Your objective: Restate the following data in its entirety, word for word and without images.

Supplied entries:
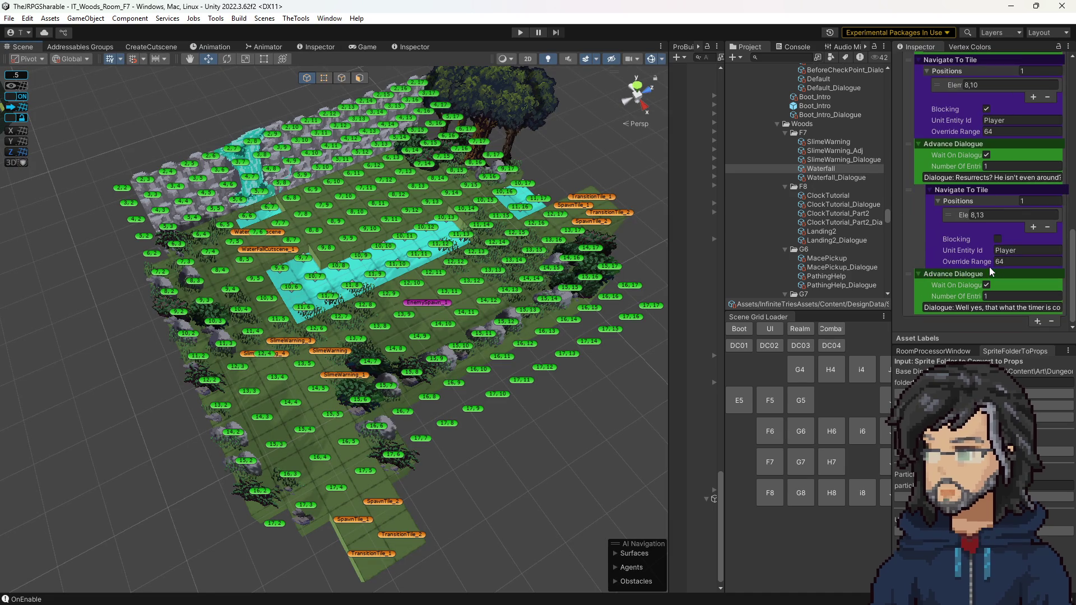
pyautogui.scroll(-3, 986, 261)
pyautogui.scroll(3, 989, 254)
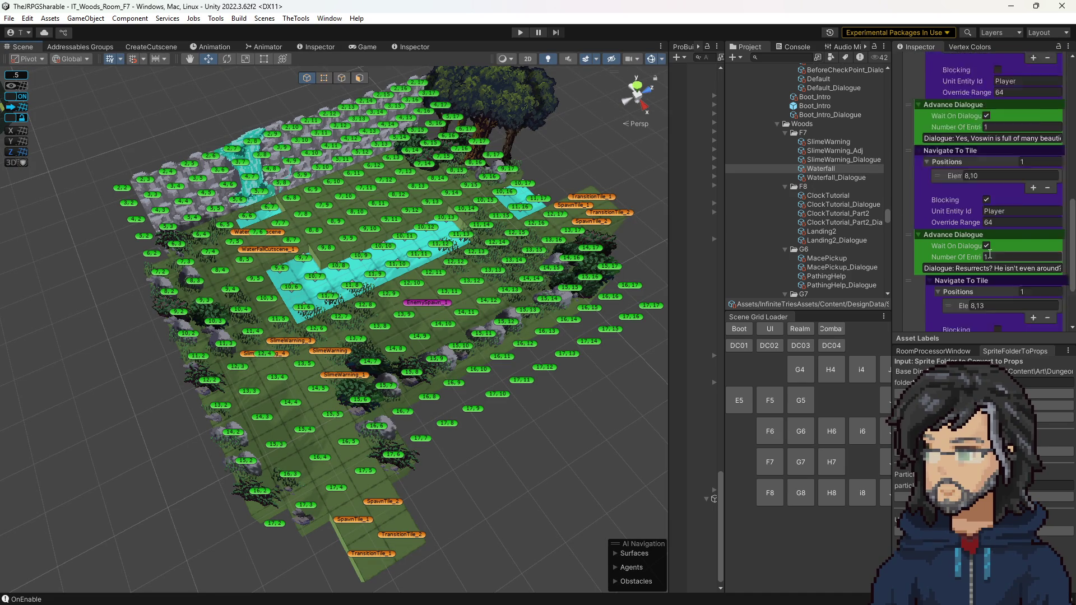
pyautogui.scroll(10, 988, 254)
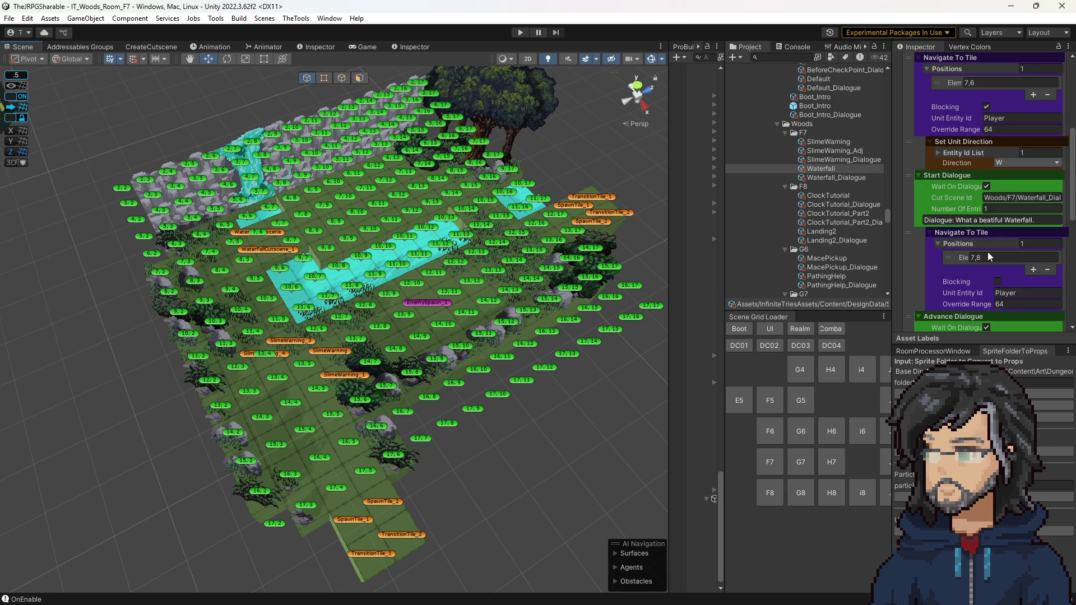
pyautogui.click(319, 47)
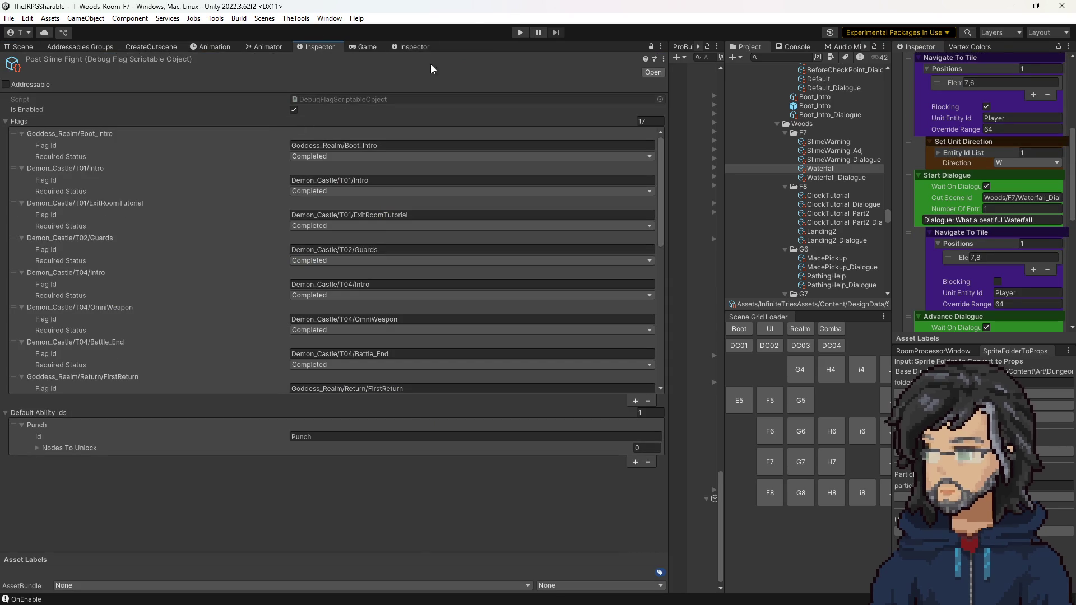
# Review the Waterfall cutscene's sequence steps, then select the Waterfall_Dialogue asset.
pyautogui.click(411, 44)
pyautogui.scroll(8, 336, 247)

Written reply:
pyautogui.scroll(-3, 986, 261)
pyautogui.scroll(3, 989, 254)
pyautogui.scroll(10, 988, 254)
pyautogui.click(319, 47)
# Review the Waterfall cutscene's sequence steps, then select the Waterfall_Dialogue asset.
pyautogui.click(411, 44)
pyautogui.scroll(8, 336, 247)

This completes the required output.